## [Instructions for the task]
Reproduce the entries below character for character.

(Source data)

※

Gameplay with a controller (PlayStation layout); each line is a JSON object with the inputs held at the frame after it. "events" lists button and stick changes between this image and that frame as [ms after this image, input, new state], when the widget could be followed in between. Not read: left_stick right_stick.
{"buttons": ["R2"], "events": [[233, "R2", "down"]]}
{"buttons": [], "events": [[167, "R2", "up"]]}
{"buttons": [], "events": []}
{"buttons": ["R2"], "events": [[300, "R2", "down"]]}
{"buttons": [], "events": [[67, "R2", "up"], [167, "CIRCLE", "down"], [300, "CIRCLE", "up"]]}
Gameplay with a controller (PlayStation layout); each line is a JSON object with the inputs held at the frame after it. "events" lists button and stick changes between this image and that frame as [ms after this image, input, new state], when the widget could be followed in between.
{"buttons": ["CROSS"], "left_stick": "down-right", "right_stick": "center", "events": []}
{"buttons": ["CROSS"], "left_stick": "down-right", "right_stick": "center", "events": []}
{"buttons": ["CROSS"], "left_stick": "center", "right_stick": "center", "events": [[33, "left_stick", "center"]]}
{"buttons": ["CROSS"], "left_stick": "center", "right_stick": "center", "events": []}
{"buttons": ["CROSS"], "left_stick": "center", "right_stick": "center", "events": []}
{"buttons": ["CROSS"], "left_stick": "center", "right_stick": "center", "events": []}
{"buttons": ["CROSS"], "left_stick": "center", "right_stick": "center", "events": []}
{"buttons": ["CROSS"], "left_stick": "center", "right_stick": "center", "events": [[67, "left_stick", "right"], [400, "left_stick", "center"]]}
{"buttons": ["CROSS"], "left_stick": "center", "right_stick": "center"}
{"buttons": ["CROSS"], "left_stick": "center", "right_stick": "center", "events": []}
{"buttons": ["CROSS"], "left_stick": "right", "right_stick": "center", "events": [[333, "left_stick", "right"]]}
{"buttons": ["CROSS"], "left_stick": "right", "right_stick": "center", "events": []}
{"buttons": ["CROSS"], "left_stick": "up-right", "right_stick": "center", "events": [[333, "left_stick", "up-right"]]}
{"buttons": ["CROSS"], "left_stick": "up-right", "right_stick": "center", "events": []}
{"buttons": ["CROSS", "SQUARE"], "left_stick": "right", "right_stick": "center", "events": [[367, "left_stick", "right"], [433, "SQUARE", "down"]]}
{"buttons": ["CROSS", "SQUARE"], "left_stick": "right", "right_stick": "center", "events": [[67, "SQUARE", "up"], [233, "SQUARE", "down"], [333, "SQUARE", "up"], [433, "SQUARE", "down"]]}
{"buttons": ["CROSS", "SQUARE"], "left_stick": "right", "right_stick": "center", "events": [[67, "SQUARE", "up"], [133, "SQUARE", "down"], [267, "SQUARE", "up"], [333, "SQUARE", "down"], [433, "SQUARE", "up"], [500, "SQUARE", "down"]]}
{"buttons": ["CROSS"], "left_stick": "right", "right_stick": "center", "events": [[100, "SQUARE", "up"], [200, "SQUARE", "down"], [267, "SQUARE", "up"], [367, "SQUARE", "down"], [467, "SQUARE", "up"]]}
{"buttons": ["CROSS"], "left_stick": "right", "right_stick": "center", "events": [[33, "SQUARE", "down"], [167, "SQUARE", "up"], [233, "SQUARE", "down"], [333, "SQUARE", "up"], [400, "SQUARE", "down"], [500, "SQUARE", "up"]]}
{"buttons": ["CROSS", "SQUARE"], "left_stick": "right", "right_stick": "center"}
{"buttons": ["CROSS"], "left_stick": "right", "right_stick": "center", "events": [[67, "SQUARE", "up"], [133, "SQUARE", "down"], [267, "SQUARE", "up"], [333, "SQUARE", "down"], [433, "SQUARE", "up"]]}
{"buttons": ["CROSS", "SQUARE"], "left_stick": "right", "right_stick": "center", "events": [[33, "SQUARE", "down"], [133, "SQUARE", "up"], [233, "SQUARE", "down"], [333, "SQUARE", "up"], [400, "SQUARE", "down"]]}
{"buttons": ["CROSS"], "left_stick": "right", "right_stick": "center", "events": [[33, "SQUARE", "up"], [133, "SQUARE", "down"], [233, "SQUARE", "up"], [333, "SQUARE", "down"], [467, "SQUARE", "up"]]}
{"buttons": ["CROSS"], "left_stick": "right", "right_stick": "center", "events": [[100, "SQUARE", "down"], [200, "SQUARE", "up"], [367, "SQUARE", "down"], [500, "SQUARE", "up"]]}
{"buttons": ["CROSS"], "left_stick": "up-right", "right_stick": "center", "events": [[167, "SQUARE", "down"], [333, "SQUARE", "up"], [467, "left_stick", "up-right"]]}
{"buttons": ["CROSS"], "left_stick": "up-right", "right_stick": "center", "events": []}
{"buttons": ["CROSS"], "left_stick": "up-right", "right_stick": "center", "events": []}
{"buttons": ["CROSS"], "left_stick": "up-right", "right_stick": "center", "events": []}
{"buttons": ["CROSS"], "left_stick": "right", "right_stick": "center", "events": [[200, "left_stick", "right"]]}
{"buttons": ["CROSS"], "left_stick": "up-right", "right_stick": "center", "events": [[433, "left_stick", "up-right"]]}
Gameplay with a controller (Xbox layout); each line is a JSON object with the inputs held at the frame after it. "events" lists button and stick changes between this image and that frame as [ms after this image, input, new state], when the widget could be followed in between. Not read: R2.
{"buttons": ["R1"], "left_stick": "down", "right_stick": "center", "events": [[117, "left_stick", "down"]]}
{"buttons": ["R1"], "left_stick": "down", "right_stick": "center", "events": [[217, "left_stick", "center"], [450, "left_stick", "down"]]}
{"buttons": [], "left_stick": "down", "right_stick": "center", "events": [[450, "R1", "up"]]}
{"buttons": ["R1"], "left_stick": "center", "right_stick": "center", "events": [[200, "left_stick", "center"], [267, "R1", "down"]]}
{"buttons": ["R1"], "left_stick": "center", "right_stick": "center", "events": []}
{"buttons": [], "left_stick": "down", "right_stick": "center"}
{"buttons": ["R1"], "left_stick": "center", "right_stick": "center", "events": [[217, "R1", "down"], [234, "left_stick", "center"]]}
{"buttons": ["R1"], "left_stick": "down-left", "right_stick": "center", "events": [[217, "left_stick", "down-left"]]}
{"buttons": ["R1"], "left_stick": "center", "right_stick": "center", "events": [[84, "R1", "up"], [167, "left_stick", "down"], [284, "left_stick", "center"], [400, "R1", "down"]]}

※

## [Task response]
Gameplay with a controller (PlayStation layout); each line is a JSON object with the inputs held at the frame after it. "events" lists button and stick changes between this image and that frame as [ms after this image, input, new state], when the widget could be followed in between. Not read: left_stick right_stick.
{"buttons": ["R2"], "events": [[233, "R2", "down"]]}
{"buttons": [], "events": [[167, "R2", "up"]]}
{"buttons": [], "events": []}
{"buttons": ["R2"], "events": [[300, "R2", "down"]]}
{"buttons": [], "events": [[67, "R2", "up"], [167, "CIRCLE", "down"], [300, "CIRCLE", "up"]]}
Gameplay with a controller (PlayStation layout); each line is a JSON object with the inputs held at the frame after it. "events" lists button and stick changes between this image and that frame as [ms after this image, input, new state], when the widget could be followed in between.
{"buttons": ["CROSS"], "left_stick": "down-right", "right_stick": "center", "events": []}
{"buttons": ["CROSS"], "left_stick": "down-right", "right_stick": "center", "events": []}
{"buttons": ["CROSS"], "left_stick": "center", "right_stick": "center", "events": [[33, "left_stick", "center"]]}
{"buttons": ["CROSS"], "left_stick": "center", "right_stick": "center", "events": []}
{"buttons": ["CROSS"], "left_stick": "center", "right_stick": "center", "events": []}
{"buttons": ["CROSS"], "left_stick": "center", "right_stick": "center", "events": []}
{"buttons": ["CROSS"], "left_stick": "center", "right_stick": "center", "events": []}
{"buttons": ["CROSS"], "left_stick": "center", "right_stick": "center", "events": [[67, "left_stick", "right"], [400, "left_stick", "center"]]}
{"buttons": ["CROSS"], "left_stick": "center", "right_stick": "center"}
{"buttons": ["CROSS"], "left_stick": "center", "right_stick": "center", "events": []}
{"buttons": ["CROSS"], "left_stick": "right", "right_stick": "center", "events": [[333, "left_stick", "right"]]}
{"buttons": ["CROSS"], "left_stick": "right", "right_stick": "center", "events": []}
{"buttons": ["CROSS"], "left_stick": "up-right", "right_stick": "center", "events": [[333, "left_stick", "up-right"]]}
{"buttons": ["CROSS"], "left_stick": "up-right", "right_stick": "center", "events": []}
{"buttons": ["CROSS", "SQUARE"], "left_stick": "right", "right_stick": "center", "events": [[367, "left_stick", "right"], [433, "SQUARE", "down"]]}
{"buttons": ["CROSS", "SQUARE"], "left_stick": "right", "right_stick": "center", "events": [[67, "SQUARE", "up"], [233, "SQUARE", "down"], [333, "SQUARE", "up"], [433, "SQUARE", "down"]]}
{"buttons": ["CROSS", "SQUARE"], "left_stick": "right", "right_stick": "center", "events": [[67, "SQUARE", "up"], [133, "SQUARE", "down"], [267, "SQUARE", "up"], [333, "SQUARE", "down"], [433, "SQUARE", "up"], [500, "SQUARE", "down"]]}
{"buttons": ["CROSS"], "left_stick": "right", "right_stick": "center", "events": [[100, "SQUARE", "up"], [200, "SQUARE", "down"], [267, "SQUARE", "up"], [367, "SQUARE", "down"], [467, "SQUARE", "up"]]}
{"buttons": ["CROSS"], "left_stick": "right", "right_stick": "center", "events": [[33, "SQUARE", "down"], [167, "SQUARE", "up"], [233, "SQUARE", "down"], [333, "SQUARE", "up"], [400, "SQUARE", "down"], [500, "SQUARE", "up"]]}
{"buttons": ["CROSS", "SQUARE"], "left_stick": "right", "right_stick": "center"}
{"buttons": ["CROSS"], "left_stick": "right", "right_stick": "center", "events": [[67, "SQUARE", "up"], [133, "SQUARE", "down"], [267, "SQUARE", "up"], [333, "SQUARE", "down"], [433, "SQUARE", "up"]]}
{"buttons": ["CROSS", "SQUARE"], "left_stick": "right", "right_stick": "center", "events": [[33, "SQUARE", "down"], [133, "SQUARE", "up"], [233, "SQUARE", "down"], [333, "SQUARE", "up"], [400, "SQUARE", "down"]]}
{"buttons": ["CROSS"], "left_stick": "right", "right_stick": "center", "events": [[33, "SQUARE", "up"], [133, "SQUARE", "down"], [233, "SQUARE", "up"], [333, "SQUARE", "down"], [467, "SQUARE", "up"]]}
{"buttons": ["CROSS"], "left_stick": "right", "right_stick": "center", "events": [[100, "SQUARE", "down"], [200, "SQUARE", "up"], [367, "SQUARE", "down"], [500, "SQUARE", "up"]]}
{"buttons": ["CROSS"], "left_stick": "up-right", "right_stick": "center", "events": [[167, "SQUARE", "down"], [333, "SQUARE", "up"], [467, "left_stick", "up-right"]]}
{"buttons": ["CROSS"], "left_stick": "up-right", "right_stick": "center", "events": []}
{"buttons": ["CROSS"], "left_stick": "up-right", "right_stick": "center", "events": []}
{"buttons": ["CROSS"], "left_stick": "up-right", "right_stick": "center", "events": []}
{"buttons": ["CROSS"], "left_stick": "right", "right_stick": "center", "events": [[200, "left_stick", "right"]]}
{"buttons": ["CROSS"], "left_stick": "up-right", "right_stick": "center", "events": [[433, "left_stick", "up-right"]]}
Gameplay with a controller (Xbox layout); each line is a JSON object with the inputs held at the frame after it. "events" lists button and stick changes between this image and that frame as [ms after this image, input, new state], when the widget could be followed in between. Not read: R2.
{"buttons": ["R1"], "left_stick": "down", "right_stick": "center", "events": [[117, "left_stick", "down"]]}
{"buttons": ["R1"], "left_stick": "down", "right_stick": "center", "events": [[217, "left_stick", "center"], [450, "left_stick", "down"]]}
{"buttons": [], "left_stick": "down", "right_stick": "center", "events": [[450, "R1", "up"]]}
{"buttons": ["R1"], "left_stick": "center", "right_stick": "center", "events": [[200, "left_stick", "center"], [267, "R1", "down"]]}
{"buttons": ["R1"], "left_stick": "center", "right_stick": "center", "events": []}
{"buttons": [], "left_stick": "down", "right_stick": "center"}
{"buttons": ["R1"], "left_stick": "center", "right_stick": "center", "events": [[217, "R1", "down"], [234, "left_stick", "center"]]}
{"buttons": ["R1"], "left_stick": "down-left", "right_stick": "center", "events": [[217, "left_stick", "down-left"]]}
{"buttons": ["R1"], "left_stick": "center", "right_stick": "center", "events": [[84, "R1", "up"], [167, "left_stick", "down"], [284, "left_stick", "center"], [400, "R1", "down"]]}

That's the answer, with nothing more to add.